Once, Anjali Patel and Mikhail Grikov were soldiers on opposing sides of an intergalactic war. They met, fell in love and decided to go on the run together.


Now Anjali and Mikhail are trying to eke out a living on the independent worlds of the galactic rim, while attempting to stay under the radar of those pursuing them.


After a run-in with a Republican spy on the rim world of Metra Litko, Anjali and Mikhail need to get off planet fast. So they sign on as security aboard the freighter Freedom's Horizon, which is supposed to transport a valuable cargo through pirate infested space.

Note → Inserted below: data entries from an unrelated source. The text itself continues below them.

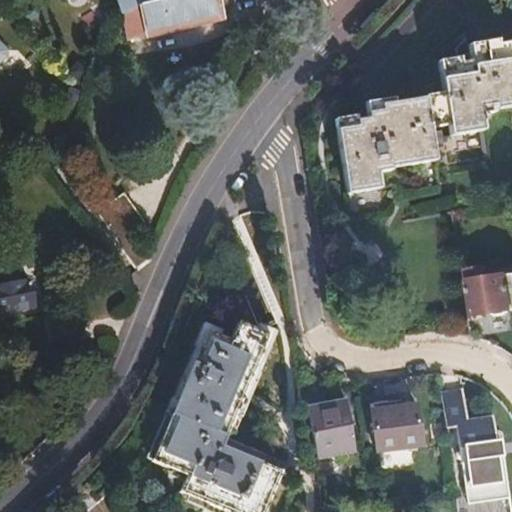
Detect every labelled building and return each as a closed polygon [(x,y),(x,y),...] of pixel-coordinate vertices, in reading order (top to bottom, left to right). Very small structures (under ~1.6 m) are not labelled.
[(120,0),(123,12),(174,0),(120,0)] [(214,0),(174,0),(123,12),(128,32),(217,12),(214,0)] [(437,59),(442,91),(446,122),(449,134),(481,130),(479,114),(494,112),(494,107),(511,104),(511,42),(498,44),(497,38),(467,43),(469,59),(457,60),(457,56),(437,59)] [(442,91),(424,94),(428,125),(446,122),(442,91)] [(428,125),(424,94),(379,100),(380,106),(365,108),(366,114),(355,116),(356,121),(336,125),(346,190),(377,185),(374,167),(388,165),(387,162),(433,156),(428,125)] [(95,214),(135,270),(150,260),(132,234),(145,226),(123,194),(95,214)] [(490,269),(471,271),(472,282),(491,280),(490,269)] [(0,311),(29,306),(24,280),(11,283),(8,270),(0,272),(0,311)] [(491,280),(472,282),(476,316),(490,315),(497,319),(505,318),(510,312),(511,311),(511,294),(510,294),(508,278),(491,280)] [(199,332),(148,464),(183,477),(177,493),(226,511),(260,511),(276,471),(275,470),(283,450),(267,444),(289,380),(263,370),(270,353),(264,329),(250,331),(230,323),(223,341),(199,332)] [(461,389),(440,393),(445,428),(455,427),(459,452),(454,455),(455,460),(460,462),(467,503),(506,498),(500,453),(491,454),(490,445),(495,444),(491,418),(466,421),(461,389)] [(306,405),(315,457),(352,452),(344,399),(306,405)] [(414,406),(369,412),(376,454),(420,447),(414,406)] [(491,454),(500,453),(499,444),(495,444),(490,445),(491,454)]
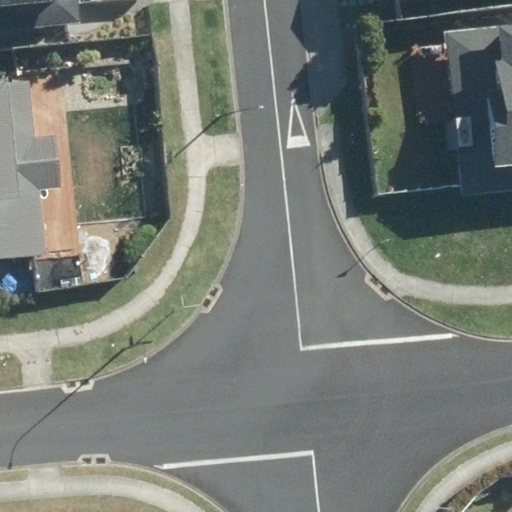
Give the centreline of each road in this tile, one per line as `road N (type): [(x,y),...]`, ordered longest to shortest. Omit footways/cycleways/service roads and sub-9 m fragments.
road 1 (residential): [(299,404),(262,0)]
road 2 (residential): [(0,434),(299,404)]
road 3 (residential): [(299,404),(511,381)]
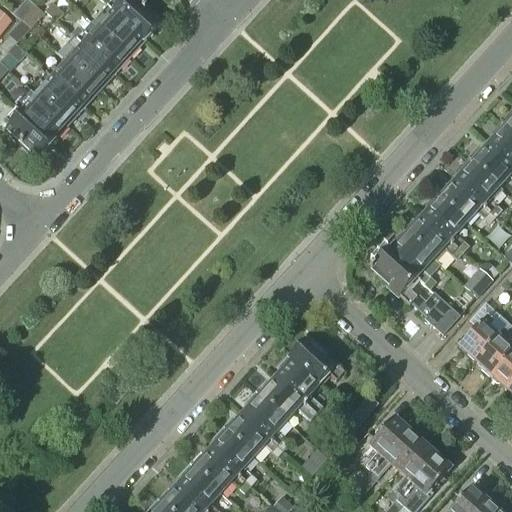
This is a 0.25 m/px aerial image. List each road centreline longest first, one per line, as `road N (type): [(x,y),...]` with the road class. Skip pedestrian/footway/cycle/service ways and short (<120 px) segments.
road 1 (residential): [(83,511),(298,277)]
road 2 (residential): [(298,277),(511,42)]
road 3 (residential): [(511,465),(298,277)]
road 4 (residential): [(38,228),(225,21)]
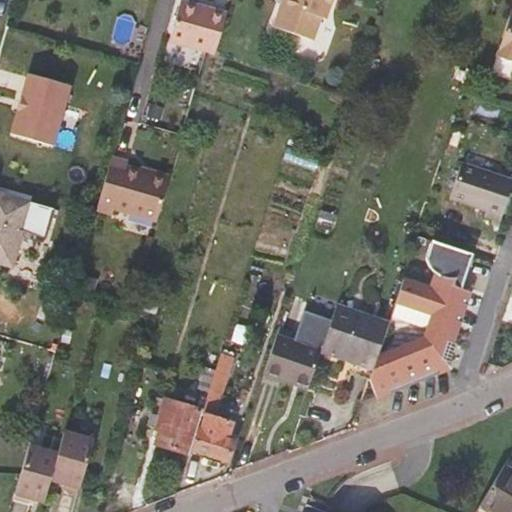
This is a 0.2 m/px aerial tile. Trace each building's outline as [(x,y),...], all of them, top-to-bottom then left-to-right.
[(214,53),(226,11),(186,0),(179,0),(168,40),(204,49),(214,53)] [(282,0),(278,11),(274,10),(269,26),(309,39),(316,17),(320,18),(325,0),(282,0)] [(278,11),(282,0),(276,0),(274,10),(278,11)] [(511,12),(510,12),(495,57),(511,62),(511,12)] [(175,45),(172,56),(193,63),(197,53),(175,45)] [(167,177),(127,166),(128,161),(113,157),(97,212),(113,216),(115,209),(155,220),(167,177)] [(498,224),(511,183),(459,166),(447,201),(484,213),(482,219),(498,224)] [(0,264),(12,268),(30,204),(0,195),(0,264)] [(429,287),(401,278),(393,299),(432,310),(424,337),(374,357),(371,367),(367,378),(374,397),(447,366),(446,364),(443,361),(439,355),(444,340),(449,342),(454,326),(438,321),(450,285),(452,277),(451,277),(450,277),(449,277),(447,277),(446,277),(444,276),(443,276),(442,276),(440,275),(439,275),(438,274),(437,273),(436,273),(435,272),(433,271),(429,287)] [(385,323),(332,306),(317,350),(371,367),(374,357),(385,323)] [(263,374),(305,388),(317,350),(275,336),(263,374)] [(446,364),(452,343),(449,342),(443,361),(446,364)] [(222,410),(233,358),(217,355),(207,407),(222,410)] [(202,389),(208,390),(212,376),(206,375),(202,389)] [(155,444),(188,454),(190,449),(195,431),(202,409),(164,397),(154,427),(160,429),(155,444)] [(201,433),(195,431),(190,449),(227,461),(235,436),(233,435),(234,428),(229,426),(230,423),(206,416),(201,433)] [(54,473),(81,481),(94,434),(67,427),(61,448),(34,440),(26,468),(20,488),(48,496),(54,473)] [(481,511),(511,511),(511,465),(481,511)]
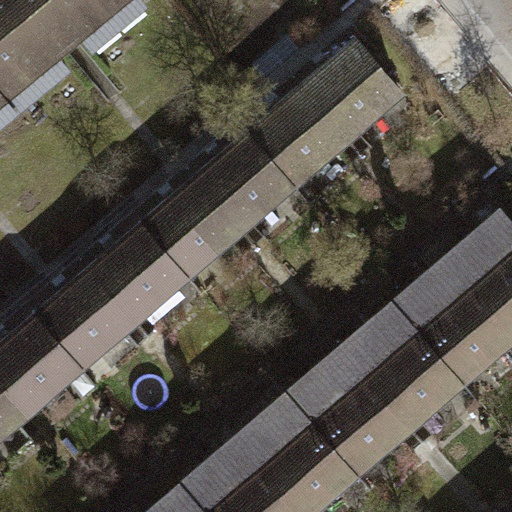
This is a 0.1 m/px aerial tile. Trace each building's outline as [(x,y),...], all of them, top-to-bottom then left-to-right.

But they have far bigger problems than pirates, for the Republic of United Planets sends no less than three battlecruisers after them, commanded by none other than Colonel Brian Mayhew, Mikhail's former superior and now their most determined pursuer.


The chase culminates in a stand-off in orbit around Metra Litko, where Anjali and Mikhail have to make a fatal choice. Fight and endanger the innocent crew of the Freedom's Horizon or surrender and face death and worse at the hands of the Republic.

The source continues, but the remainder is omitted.